Cinnamon Sabique

LIRSAUTTON X
EGONICS DEVELOPMENT STUDIO

Egonics Development Studio announces new children’s holonet series: “Cinnamon Sabique.”

Developed in partnership with Nouvelle Hueromont’s Yaoh-Mei supermarket chain, Quafe’s Lirsautton VII main office, and One Wing Angels Host Club, Cinnamon Sabique capitalizes on the popularity of Yaoh-Mei’s new line of hot chewable candies.

Set in a distant utopian future, viewers follow the titular trans-gender diva’s adventures through a post-apocalyptic stellar wasteland surrounding the fictional “Twin Illuminated Pagodas” formation. Encountering benevolent cybernetic giants, loathsome Kruulspawn, and gibbering cultists who worship stacked industrial wreckage that occasionally speaks, “Sister” Sabique and her oddball crew find themselves constantly challenged to “stay fabulous.”

Half-Intaki, half-Achuran cabaret star Machi Koderakuxhu plays the leading role and frequently breaks into song. “We blend Mlle. Koderakuxhu’s cabaret style with subterranean brick house bass,” said Giscarre Zion, musical producer for the show. “Then, we layer Intaki transcendental sky lounge waves on top of Vherokior bip bop, and finally mix in JMPop backing vocals to contrast with Machi’s forceful intonations. It is very compelling.”

More than one message lies beneath the music.

According to Gustav Kelmad, lead writer, “Cinnamon Sabique explores issues of vital importance to adolescents across the Gallente Federation today. These include, but are not limited to: roles played by class in expanding economic and political opportunities; risks of unaddressed ethnic tension and subcultural alienation; social costs of superficial beauty; destabilizing influences of technology on societal evolution; and, the rights of artificial life.”
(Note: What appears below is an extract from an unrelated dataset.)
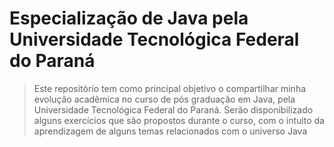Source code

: # Especialização de Java pela Universidade Tecnológica Federal do Paraná

> Este repositório tem como principal objetivo o compartilhar minha evolução acadêmica no curso de pós graduação em Java, pela Universidade Tecnológica Federal do Paraná.
> Serão disponibilizado alguns exercícios que são propostos durante o curso, com o intuito da aprendizagem de alguns temas relacionados com o universo Java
Instead of expanding into what we typically consider neighboring systems, the Twin Illuminated Pagodas extend “up” and “down” from celebrated Luminaire. “The peaks of each pagoda point at Luminaire,” says principal designer Miguel Allehandar, “but their bases reach far into the galactic halo. There are no surviving ‘stargates’ in this era, and the structure’s full extent remains unknown to all but a tiny handful of its residents.”

The society’s ruling elite, called “Dukes of Seventeen Floors,” all resemble carefree adolescents from diverse cultural backgrounds. Citizens are “ordinary people who lead ordinary lives” in a civilization able to freely manipulate atomic properties to meet resource needs. The relatively horizontal disk of our own era’s “known space” is, in the show’s time, only sparsely occupied by quasi-humanoid and other even less welcoming life forms.

The series begins when the pre-pubescent President Duke, voiced by Jin-Mei prodigy Shin Teuk Oh, informs Cinnamon that “the Dauphin has run off again.” Cinnamon’s pursuit of the Dauphin serves as the primary series plot advancement mechanic.

“He stays an episode ahead,” says Mssr. Allehandar, “permitting only brief, shining glimpses.”

In addition to expected music, beverage, candy, and merchandising sales by Egonics, Quafe, and Yaoh-Mei, CreoDron’s Lirsautton factory sees battlefield potential in the industrial wreckage idols it has manufactured for the show. These terrors feature prominently in “Episode 1: The Bled Lands,” and viewers will have no difficulty understanding why superstitious quasi-humanoid savages worship the monstrous idols as gods.

“The ‘death beam’ projected by each idol’s cyclopic eye represents a revolution in automated thermal projection technology,” said a company spokesperson. “It is certain to please battlefield commanders in all federal theaters of reconciliation.”